At Congregation Olam Tikvah, Rabbi Viki Bedo finds her Jewish community

Courtesy of Rabbi Viki Bedo

Viki Bedo was born in Sweden and grew up in Budapest. She converted to Judaism as a teenager, after living with a Jewish family in Seattle for a year as an exchange student. She said that one of the things that drew her in was the intellectual depth of Jewish studies.

“I was blown away and amazed at this constant searching and seeking for truth, through learning Torah and questioning and asking hard questions, not only about our traditions and our texts but about the meaning of life, and the big existential questions that were keeping me awake as a teenager,” Bedo said.

Now Bedo is assistant rabbi at Congregation Olam Tikvah in Fairfax. “My reception here has been great,” she said. “Many of our congregants have been dropping off food at my house. Somebody baked up an amazing babka.”

She said that at Olam Tikvah, the rabbis are part of the community of worshipers.

“On any given Shabbat morning, or on any weekday evening for minyan, you will see all kinds of people leading prayer. So it could be someone who was bar mitzvahed a year ago, or somebody in their 70s, or maybe the rabbi. We are really, really invested in communal leadership and communal participation by everybody, and not just a rabbi.”

Bedo said that until her first visit to a synagogue, “community” was limited to her family and close friends.

“The first time I really saw what synagogue life looked like, I really was stunned, and I was really drawn in to this version of communal life, where it’s not just you and your parents and your siblings, but it’s a whole village. I wanted that for myself, I wanted that for my future children,” Bedo said.

Bedo and her husband, Jonah Fisher, have one son, 11-month-old Lev.

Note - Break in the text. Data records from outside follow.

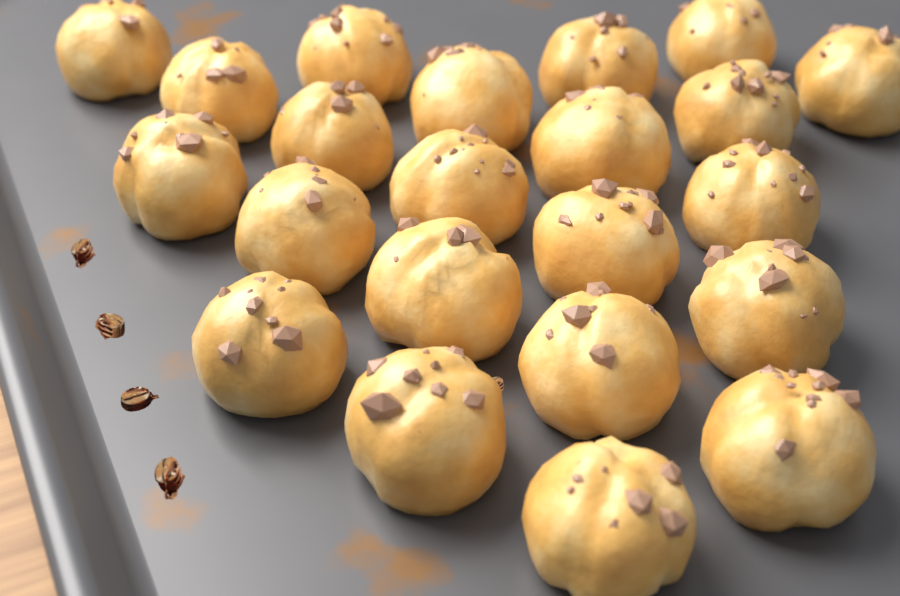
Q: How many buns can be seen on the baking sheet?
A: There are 22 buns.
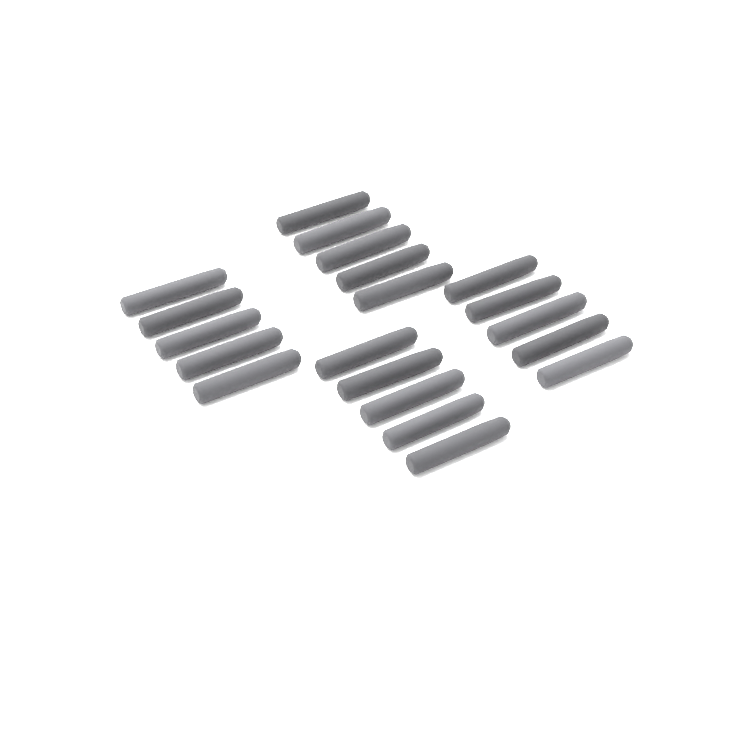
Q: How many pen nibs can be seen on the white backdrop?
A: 20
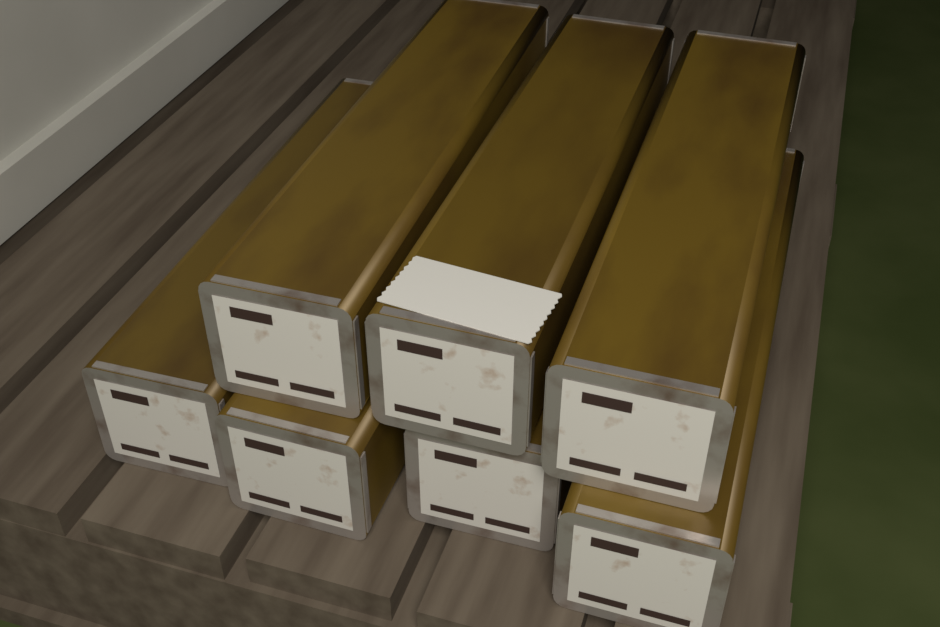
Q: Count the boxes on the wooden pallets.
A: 7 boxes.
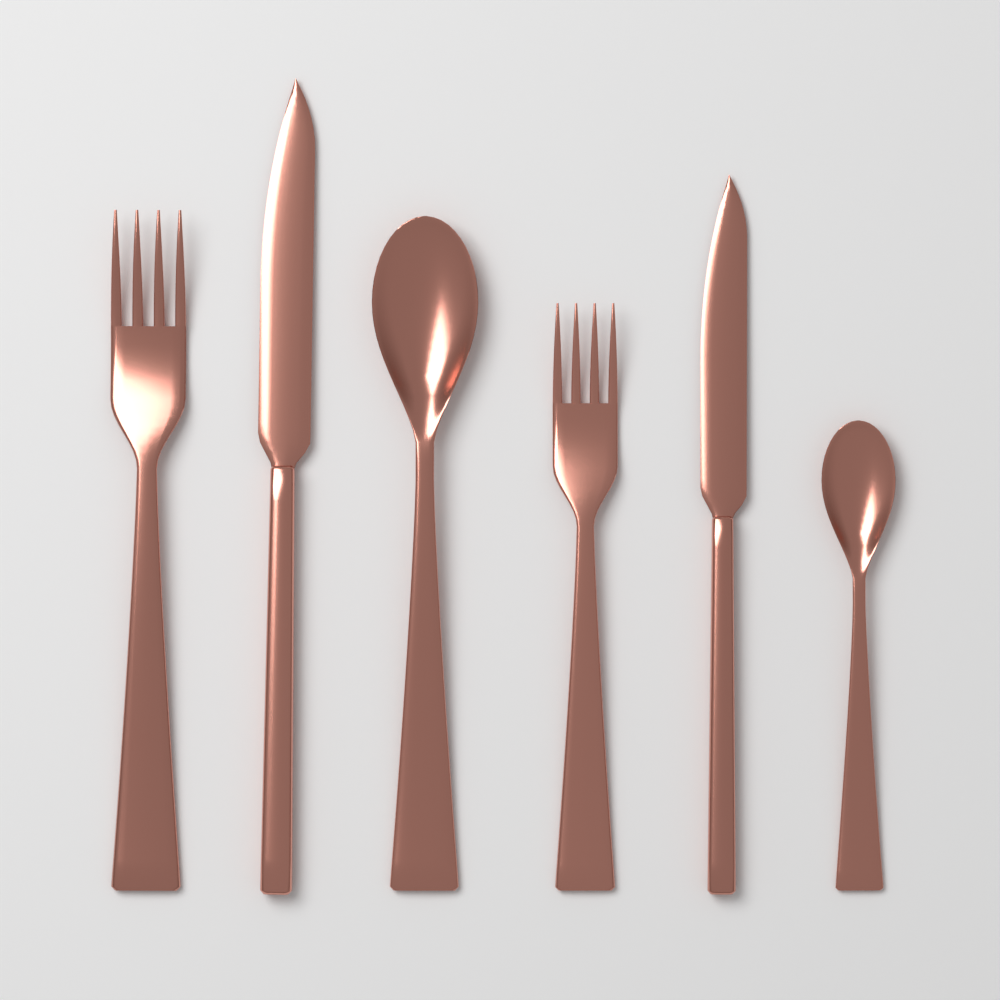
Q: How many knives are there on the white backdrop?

Her decision to go to rabbinical school grew out of her realization that she wanted her professional life to be within a Jewish community.

“I thought in college, ‘Well, maybe I’ll become an academic, so I can learn about Judaism and teach Jewish texts, teach Jewish ideas,’” Bedo said. “And then, I had this realization that as much as I love all things relating to Jewish texts, I didn’t want to spend most of my time in a library. I want to work with people.